Emmanuel David, an assistant professor of women and gender studies at the University of Colorado Boulder, interviewed dozens of transgender call-center agents in the Philippines as part of his research. David told Refinery29 that while tensions do exist still in such workplaces, the centres have created a “safe space” for many transgender workers.
Those call-centre openings appeal to people who want to "make a livelihood without relying on the jobs stereotypically associated with trans women,” David said. These include positions in the beauty or entertainment industries, or sex work, he added. The agent positions, viewed as "cosmopolitan" roles, have even helped some transgender women achieve higher social and economic status.

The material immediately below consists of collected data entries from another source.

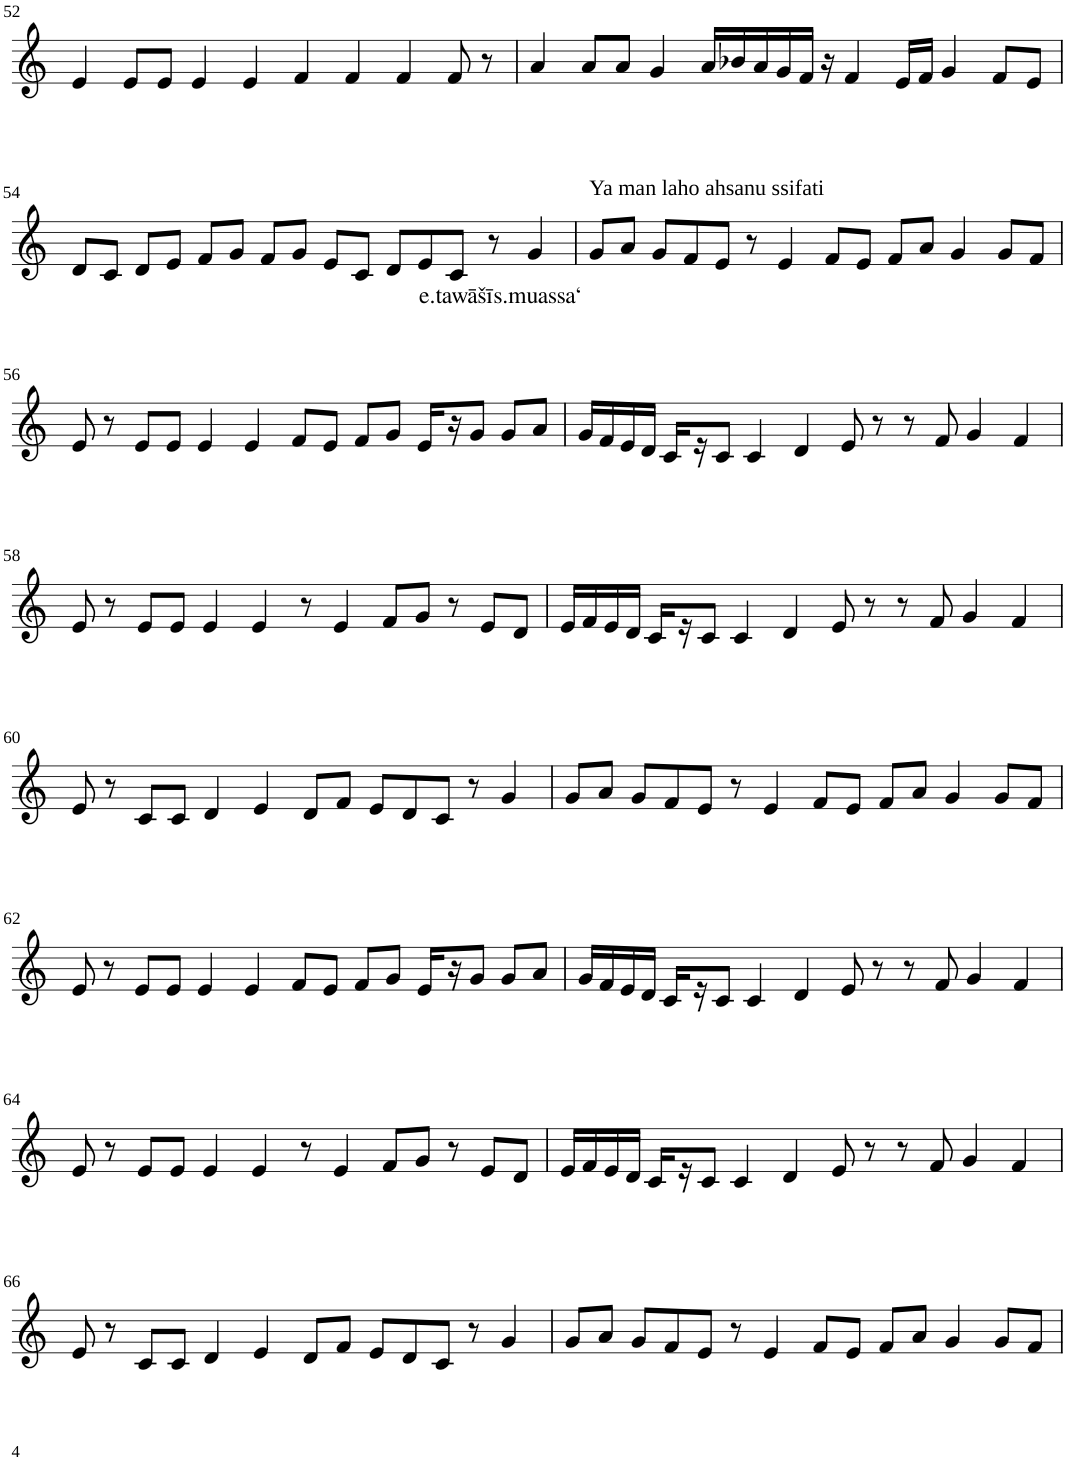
**kern	**text
*part1	*part1
*staff1	*staff1
*I"Violin	*
!!LO:PB:g=z
*clefG2	*
*k[]	*
*M8/4	*
=52	=52
4e/	.
8e/L	.
8e/J	.
4e/	.
4e/	.
4f/	.
4f/	.
4f/	.
8f/	.
8r	.
=53	=53
4a/	.
8a/L	.
8a/J	.
4g/	.
16a/LL	.
16b-X/	.
16a/	.
16g/	.
16f/JJ	.
16r	.
4f/	.
16e/LL	.
16f/JJ	.
4g/	.
8f/L	.
8e/J	.
!!LO:LB:g=z
=54	=54
8d/L	.
8c/J	.
8d/L	.
8e/J	.
8f/L	.
8g/J	.
8f/L	.
8g/J	.
8e/L	.
8c/J	.
8d/L	.
8e/	.
!	!LO:LY:b
8c/J	e.tawāšī
8r	.
!	!LO:LY:b
4g/	s.muassa‘
=55	=55
!LO:TX:a:t=Ya man laho ahsanu ssifati	!
8g/L	.
8a/J	.
8g/L	.
8f/	.
8e/J	.
8r	.
4e/	.
8f/L	.
8e/J	.
8f/L	.
8a/J	.
4g/	.
8g/L	.
8f/J	.
!!LO:LB:g=z
=56	=56
8e/	.
8r	.
8e/L	.
8e/J	.
4e/	.
4e/	.
8f/L	.
8e/J	.
8f/L	.
8g/J	.
16e/LL	.
16r	.
8g/J	.
8g/L	.
8a/J	.
=57	=57
16g/LL	.
16f/	.
16e/	.
16d/JJ	.
16c/LL	.
16r	.
8c/J	.
4c/	.
4d/	.
8e/	.
8r	.
8r	.
8f/	.
4g/	.
4f/	.
!!LO:LB:g=z
=58	=58
8e/	.
8r	.
8e/L	.
8e/J	.
4e/	.
4e/	.
8r	.
4e/	.
8f/L	.
8g/J	.
8r	.
8e/L	.
8d/J	.
=59	=59
16e/LL	.
16f/	.
16e/	.
16d/JJ	.
16c/LL	.
16r	.
8c/J	.
4c/	.
4d/	.
8e/	.
8r	.
8r	.
8f/	.
4g/	.
4f/	.
!!LO:LB:g=z
=60	=60
8e/	.
8r	.
8c/L	.
8c/J	.
4d/	.
4e/	.
8d/L	.
8f/J	.
8e/L	.
8d/	.
8c/J	.
8r	.
4g/	.
=61	=61
8g/L	.
8a/J	.
8g/L	.
8f/	.
8e/J	.
8r	.
4e/	.
8f/L	.
8e/J	.
8f/L	.
8a/J	.
4g/	.
8g/L	.
8f/J	.
!!LO:LB:g=z
=62	=62
8e/	.
8r	.
8e/L	.
8e/J	.
4e/	.
4e/	.
8f/L	.
8e/J	.
8f/L	.
8g/J	.
16e/LL	.
16r	.
8g/J	.
8g/L	.
8a/J	.
=63	=63
16g/LL	.
16f/	.
16e/	.
16d/JJ	.
16c/LL	.
16r	.
8c/J	.
4c/	.
4d/	.
8e/	.
8r	.
8r	.
8f/	.
4g/	.
4f/	.
!!LO:LB:g=z
=64	=64
8e/	.
8r	.
8e/L	.
8e/J	.
4e/	.
4e/	.
8r	.
4e/	.
8f/L	.
8g/J	.
8r	.
8e/L	.
8d/J	.
=65	=65
16e/LL	.
16f/	.
16e/	.
16d/JJ	.
16c/LL	.
16r	.
8c/J	.
4c/	.
4d/	.
8e/	.
8r	.
8r	.
8f/	.
4g/	.
4f/	.
!!LO:LB:g=z
=66	=66
8e/	.
8r	.
8c/L	.
8c/J	.
4d/	.
4e/	.
8d/L	.
8f/J	.
8e/L	.
8d/	.
8c/J	.
8r	.
4g/	.
=67	=67
8g/L	.
8a/J	.
8g/L	.
8f/	.
8e/J	.
8r	.
4e/	.
8f/L	.
8e/J	.
8f/L	.
8a/J	.
4g/	.
8g/L	.
8f/J	.
=	=
*-	*-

Many local advocacy groups are now seeking to empower the transgender community to take advantage of those gains and continue to push for equal rights and recognition. The key to that effort, the groups say, is urging transgender women to speak up. Rocero points to her own experience coming out to the world as a transgender woman during a TED Talk in 2014. So far, her speech has been viewed more than 2.7 million times.
"I wanted it big. I wanted it big and loud, because I knew as well as you know that I was risking something," Rocero said.
Rocero used her TED Talk as a launching pad for her own advocacy efforts, speaking on LGBTQ rights throughout the world and forming the Gender Proud organisation.
Earlier this year, Gender Proud teamed up with other organisations to host a series of workshops for transgender women and allies in the Philippines. They urged participants to share their stories to promote understanding of the community and the challenges its members face.
“Nobody knows our stories like ourselves,” Rocero told one group gathered for a seminar on speaking to the media. And finding the courage to tell those stories could help inspire the change Rocero and others are seeking, giving the country's transgender women the recognition and rights they deserve.
“We are already here,” Gingoyon said. “They just don’t know about who we really are, and how we want to be accepted and perceived in the community.”